How are json params deserialized / secured?

[camallen]

I can't see the use of jsonapi_deserialize to ensure only whitelisted controller params are making it through to the model layer, https://github.com/stas/jsonapi.rb#deserialization

Also I can't see the controller layer using strong params to ensure only whitelisted attribtues are updated.

How do you ensure that only specific, allowed attributes are being updated at the model layer?

[zwolf]

Strong params isn't being used because it proved roughly impossible to get the require().permit() syntax to play well with the jsonapi schema. See #42, then b726cd2

jsonapi_deserialize is being used right here:

tove/app/controllers/transcriptions_controller.rb

Line 34 in abb653e

jsonapi_deserialize(params)

There is restriction of the approved status, but there does need to be a more general whitelist that will keep people from updating, like, updated_at or whatever directly.

[camallen]

Thank you for clarifying, I missed the use of the deserialize cmd in the transcriptions controller.
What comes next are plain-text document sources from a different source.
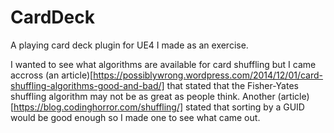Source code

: # CardDeck

A playing card deck plugin for UE4 I made as an exercise.

I wanted to see what algorithms are available for card shuffling but I came accross (an article)[https://possiblywrong.wordpress.com/2014/12/01/card-shuffling-algorithms-good-and-bad/] that stated that the Fisher-Yates shuffling algorithm may not be as great as people think. Another (article)[https://blog.codinghorror.com/shuffling/] stated that sorting by a GUID would be good enough so I made one to see what came out.
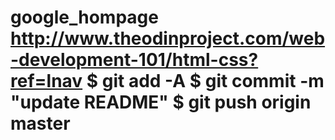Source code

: google_hompage
http://www.theodinproject.com/web-development-101/html-css?ref=lnav
$ git add -A
$ git commit -m "update README"
$ git push origin master
==============
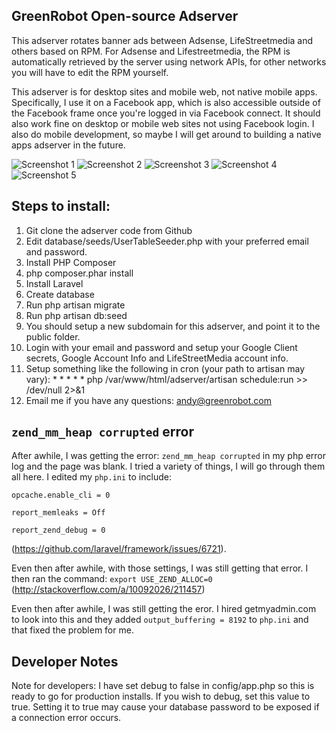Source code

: ## GreenRobot Open-source Adserver
This adserver rotates banner ads between Adsense, LifeStreetmedia and others based on RPM. For Adsense and Lifestreetmedia, the RPM is automatically retrieved by the server using network APIs, for other networks you will have to edit the RPM yourself.

This adserver is for desktop sites and mobile web, not native mobile apps.  Specifically, I use it on a Facebook app, which is also accessible outside of the Facebook frame once you're logged in via Facebook connect.  It should also work fine on desktop or mobile web sites not using Facebook login.  I also do mobile development, so maybe I will get around to building a native apps adserver in the future.

![Screenshot 1](https://github.com/greenrobotllc/adserver/blob/master/sampleimages/image1.png)
![Screenshot 2](https://github.com/greenrobotllc/adserver/blob/master/sampleimages/image2.png)
![Screenshot 3](https://github.com/greenrobotllc/adserver/blob/master/sampleimages/image3.png)
![Screenshot 4](https://github.com/greenrobotllc/adserver/blob/master/sampleimages/image4.png)
![Screenshot 5](https://github.com/greenrobotllc/adserver/blob/master/sampleimages/image5.png)



## Steps to install:

1. Git clone the adserver code from Github
2. Edit database/seeds/UserTableSeeder.php with your preferred email and password.
3. Install PHP Composer
4. php composer.phar install
5. Install Laravel
6. Create database
7. Run php artisan migrate
8. Run php artisan db:seed
9. You should setup a new subdomain for this adserver, and point it to the public folder.
10. Login with your email and password and setup your Google Client secrets, Google Account Info and LifeStreetMedia account info.
11. Setup something like the following in cron (your path to artisan may vary): * * * * * php /var/www/html/adserver/artisan schedule:run >> /dev/null 2>&1
14. Email me if you have any questions: andy@greenrobot.com

## `zend_mm_heap corrupted` error
After awhile, I was getting the error: `zend_mm_heap corrupted` in my php error log and the page was blank. I tried a variety of things, I will go through them all here. I edited my `php.ini` to include:

`opcache.enable_cli = 0`

`report_memleaks = Off`

`report_zend_debug = 0`

(https://github.com/laravel/framework/issues/6721). 

Even then after awhile, with those settings, I was still getting that error. I then ran the command: `export USE_ZEND_ALLOC=0` (http://stackoverflow.com/a/10092026/211457)

Even then after awhile, I was still getting the eror. I hired getmyadmin.com to look into this and they added `output_buffering = 8192` to `php.ini` and that fixed the problem for me.

## Developer Notes
Note for developers: I have set debug to false in config/app.php so this is ready to go for production installs. If you wish to debug, set this value to true. Setting it to true may cause your database password to be exposed if a connection error occurs.

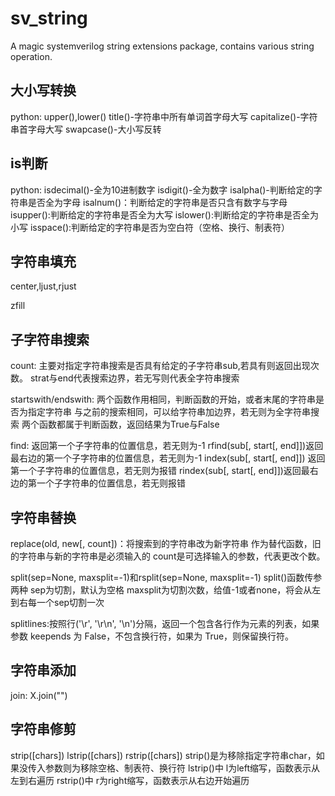 # sv_string

A magic systemverilog string extensions package, contains various string operation.

## 大小写转换

python:
upper(),lower()
title()-字符串中所有单词首字母大写
capitalize()-字符串首字母大写
swapcase()-大小写反转

## is判断

python:
isdecimal()-全为10进制数字
isdigit()-全为数字
isalpha()-判断给定的字符串是否全为字母
isalnum()：判断给定的字符串是否只含有数字与字母
isupper():判断给定的字符串是否全为大写
islower():判断给定的字符串是否全为小写
isspace():判断给定的字符串是否为空白符（空格、换行、制表符）

## 字符串填充

center,ljust,rjust

zfill

## 子字符串搜索

count:
主要对指定字符串搜索是否具有给定的子字符串sub,若具有则返回出现次数。
strat与end代表搜索边界，若无写则代表全字符串搜索

startswith/endswith:
两个函数作用相同，判断函数的开始，或者末尾的字符串是否为指定字符串
与之前的搜索相同，可以给字符串加边界，若无则为全字符串搜索
两个函数都属于判断函数，返回结果为True与False

find:
返回第一个子字符串的位置信息，若无则为-1
rfind(sub[, start[, end]])返回最右边的第一个子字符串的位置信息，若无则为-1
index(sub[, start[, end]]) 返回第一个子字符串的位置信息，若无则为报错
rindex(sub[, start[, end]])返回最右边的第一个子字符串的位置信息，若无则报错

## 字符串替换

replace(old, new[, count])：将搜索到的字符串改为新字符串
作为替代函数，旧的字符串与新的字符串是必须输入的
count是可选择输入的参数，代表更改个数。

split(sep=None, maxsplit=-1)和rsplit(sep=None, maxsplit=-1)
split()函数传参两种
sep为切割，默认为空格
maxsplit为切割次数，给值-1或者none，将会从左到右每一个sep切割一次

splitlines:按照行('\r', '\r\n', '\n')分隔，返回一个包含各行作为元素的列表，如果参数 keepends 为 False，不包含换行符，如果为 True，则保留换行符。

## 字符串添加

join: X.join("")

## 字符串修剪

strip([chars])  lstrip([chars])  rstrip([chars])
strip()是为移除指定字符串char，如果没传入参数则为移除空格、制表符、换行符
lstrip()中 l为left缩写，函数表示从左到右遍历
rstrip()中 r为right缩写，函数表示从右边开始遍历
It's good to see you've got this setup and I agree about a more specific whitelist of allowed attributes and not any model attribute.

[zwolf]

A good argument for keeping things like this inline, thanks for pointing it out. Looking at the code, I don't know if I'll need to bring strong params back and let the deserializer worry about it, or if I can just use the only: allowed_params as a whitelist. Seems like the latter, which would be a straightforward fix.

https://github.com/stas/jsonapi.rb/blob/master/lib/jsonapi/deserialization.rb#L31-L35

[camallen]

My understanding is that you can use the deserialization instead of strong params.